_WHAT TO WORK ON_
Format the entries from the first line through the line containing "व्यक्तींप्रमाणेच" as a JSON list of strings, one string per line, leaving out blank lines.

_STORED DATA_
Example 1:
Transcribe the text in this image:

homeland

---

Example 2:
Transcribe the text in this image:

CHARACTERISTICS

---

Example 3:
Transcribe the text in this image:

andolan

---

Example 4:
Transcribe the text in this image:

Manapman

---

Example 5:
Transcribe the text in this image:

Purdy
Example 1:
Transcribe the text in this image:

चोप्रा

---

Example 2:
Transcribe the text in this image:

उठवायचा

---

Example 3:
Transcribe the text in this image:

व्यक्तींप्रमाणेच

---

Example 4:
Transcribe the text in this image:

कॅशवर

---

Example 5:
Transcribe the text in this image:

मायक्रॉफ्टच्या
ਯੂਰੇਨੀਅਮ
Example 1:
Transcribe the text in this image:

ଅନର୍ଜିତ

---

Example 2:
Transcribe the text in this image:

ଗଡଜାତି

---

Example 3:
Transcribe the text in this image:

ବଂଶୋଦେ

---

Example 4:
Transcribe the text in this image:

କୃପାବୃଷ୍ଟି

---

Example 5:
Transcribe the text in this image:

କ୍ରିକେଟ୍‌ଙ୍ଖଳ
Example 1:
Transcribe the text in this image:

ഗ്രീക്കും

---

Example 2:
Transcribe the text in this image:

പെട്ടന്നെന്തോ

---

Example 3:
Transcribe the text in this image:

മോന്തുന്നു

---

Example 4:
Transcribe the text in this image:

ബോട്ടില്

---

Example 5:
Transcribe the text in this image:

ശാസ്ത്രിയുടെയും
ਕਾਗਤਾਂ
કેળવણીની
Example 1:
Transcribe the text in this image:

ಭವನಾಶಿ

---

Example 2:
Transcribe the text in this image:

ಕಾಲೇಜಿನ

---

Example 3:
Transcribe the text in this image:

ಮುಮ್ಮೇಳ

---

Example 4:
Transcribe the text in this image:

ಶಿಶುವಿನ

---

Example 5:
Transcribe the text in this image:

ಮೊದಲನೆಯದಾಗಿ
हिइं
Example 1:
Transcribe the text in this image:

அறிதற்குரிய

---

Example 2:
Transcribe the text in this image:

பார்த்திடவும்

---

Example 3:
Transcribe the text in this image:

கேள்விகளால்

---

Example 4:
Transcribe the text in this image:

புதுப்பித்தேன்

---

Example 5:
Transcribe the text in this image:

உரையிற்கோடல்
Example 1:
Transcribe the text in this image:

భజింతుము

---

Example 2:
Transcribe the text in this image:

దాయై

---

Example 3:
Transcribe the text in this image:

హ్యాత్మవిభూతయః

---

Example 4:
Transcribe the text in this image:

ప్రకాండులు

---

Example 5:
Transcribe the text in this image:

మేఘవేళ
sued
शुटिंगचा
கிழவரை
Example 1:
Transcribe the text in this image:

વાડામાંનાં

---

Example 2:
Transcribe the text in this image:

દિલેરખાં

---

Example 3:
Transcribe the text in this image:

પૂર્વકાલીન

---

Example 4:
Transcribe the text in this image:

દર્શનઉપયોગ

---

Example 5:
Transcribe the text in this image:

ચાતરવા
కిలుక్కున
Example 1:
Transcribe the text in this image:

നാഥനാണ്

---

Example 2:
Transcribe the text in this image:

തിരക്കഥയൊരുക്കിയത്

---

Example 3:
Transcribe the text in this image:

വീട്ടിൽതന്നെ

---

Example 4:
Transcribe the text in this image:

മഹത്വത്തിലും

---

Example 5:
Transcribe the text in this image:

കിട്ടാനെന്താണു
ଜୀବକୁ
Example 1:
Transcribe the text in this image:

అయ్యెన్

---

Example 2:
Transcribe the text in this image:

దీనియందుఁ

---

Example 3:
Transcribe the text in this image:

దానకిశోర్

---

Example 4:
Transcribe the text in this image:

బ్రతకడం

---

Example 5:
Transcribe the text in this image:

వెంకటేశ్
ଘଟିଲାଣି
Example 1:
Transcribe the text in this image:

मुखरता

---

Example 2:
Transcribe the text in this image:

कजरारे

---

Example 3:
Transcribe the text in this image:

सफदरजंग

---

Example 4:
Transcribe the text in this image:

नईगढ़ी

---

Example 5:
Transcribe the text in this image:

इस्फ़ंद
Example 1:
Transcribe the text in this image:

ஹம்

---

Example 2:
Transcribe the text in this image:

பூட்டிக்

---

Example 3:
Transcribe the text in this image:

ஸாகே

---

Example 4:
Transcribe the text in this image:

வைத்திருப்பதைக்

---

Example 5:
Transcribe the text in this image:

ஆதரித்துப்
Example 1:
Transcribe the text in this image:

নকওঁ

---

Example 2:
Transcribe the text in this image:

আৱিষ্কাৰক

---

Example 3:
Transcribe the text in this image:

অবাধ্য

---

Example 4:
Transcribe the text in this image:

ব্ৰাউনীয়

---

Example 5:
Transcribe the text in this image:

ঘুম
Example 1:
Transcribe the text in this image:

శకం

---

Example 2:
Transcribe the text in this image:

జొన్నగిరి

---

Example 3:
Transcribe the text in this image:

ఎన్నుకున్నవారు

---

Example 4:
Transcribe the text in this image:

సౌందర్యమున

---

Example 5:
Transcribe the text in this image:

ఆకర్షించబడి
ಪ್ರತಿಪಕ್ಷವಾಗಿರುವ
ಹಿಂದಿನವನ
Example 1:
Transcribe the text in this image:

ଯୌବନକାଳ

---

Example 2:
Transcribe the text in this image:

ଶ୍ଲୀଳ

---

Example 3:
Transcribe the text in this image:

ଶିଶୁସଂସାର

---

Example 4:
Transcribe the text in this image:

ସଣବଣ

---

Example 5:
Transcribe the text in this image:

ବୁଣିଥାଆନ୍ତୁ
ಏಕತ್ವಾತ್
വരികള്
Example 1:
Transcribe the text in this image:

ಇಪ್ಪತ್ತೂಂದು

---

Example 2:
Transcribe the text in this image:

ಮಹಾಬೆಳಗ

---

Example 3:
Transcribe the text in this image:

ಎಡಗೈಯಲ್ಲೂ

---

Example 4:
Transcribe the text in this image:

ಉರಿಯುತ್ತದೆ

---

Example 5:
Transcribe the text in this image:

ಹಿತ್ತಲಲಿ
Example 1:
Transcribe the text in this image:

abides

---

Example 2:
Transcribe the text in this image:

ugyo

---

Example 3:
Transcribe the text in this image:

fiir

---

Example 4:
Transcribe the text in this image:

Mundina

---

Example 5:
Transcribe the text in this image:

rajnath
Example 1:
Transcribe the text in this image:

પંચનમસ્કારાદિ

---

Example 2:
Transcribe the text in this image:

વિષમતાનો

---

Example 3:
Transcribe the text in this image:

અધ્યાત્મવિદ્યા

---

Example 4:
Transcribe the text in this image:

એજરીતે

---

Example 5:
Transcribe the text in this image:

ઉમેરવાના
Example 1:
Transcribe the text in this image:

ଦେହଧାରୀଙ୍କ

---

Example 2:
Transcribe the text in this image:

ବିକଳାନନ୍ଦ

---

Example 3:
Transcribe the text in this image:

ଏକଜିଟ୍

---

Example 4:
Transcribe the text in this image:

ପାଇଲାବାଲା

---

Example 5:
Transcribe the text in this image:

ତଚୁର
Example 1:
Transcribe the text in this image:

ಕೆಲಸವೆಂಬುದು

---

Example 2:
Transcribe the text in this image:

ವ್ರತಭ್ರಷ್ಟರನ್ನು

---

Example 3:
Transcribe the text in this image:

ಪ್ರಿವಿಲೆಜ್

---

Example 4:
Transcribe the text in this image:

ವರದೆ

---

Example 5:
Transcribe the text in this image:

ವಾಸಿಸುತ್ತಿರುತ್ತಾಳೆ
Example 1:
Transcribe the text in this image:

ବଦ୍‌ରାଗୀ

_EXERCISE ANSWER_
[
  "Example 1:",
  "Transcribe the text in this image:",
  "homeland",
  "---",
  "Example 2:",
  "Transcribe the text in this image:",
  "CHARACTERISTICS",
  "---",
  "Example 3:",
  "Transcribe the text in this image:",
  "andolan",
  "---",
  "Example 4:",
  "Transcribe the text in this image:",
  "Manapman",
  "---",
  "Example 5:",
  "Transcribe the text in this image:",
  "Purdy",
  "Example 1:",
  "Transcribe the text in this image:",
  "चोप्रा",
  "---",
  "Example 2:",
  "Transcribe the text in this image:",
  "उठवायचा",
  "---",
  "Example 3:",
  "Transcribe the text in this image:",
  "व्यक्तींप्रमाणेच"
]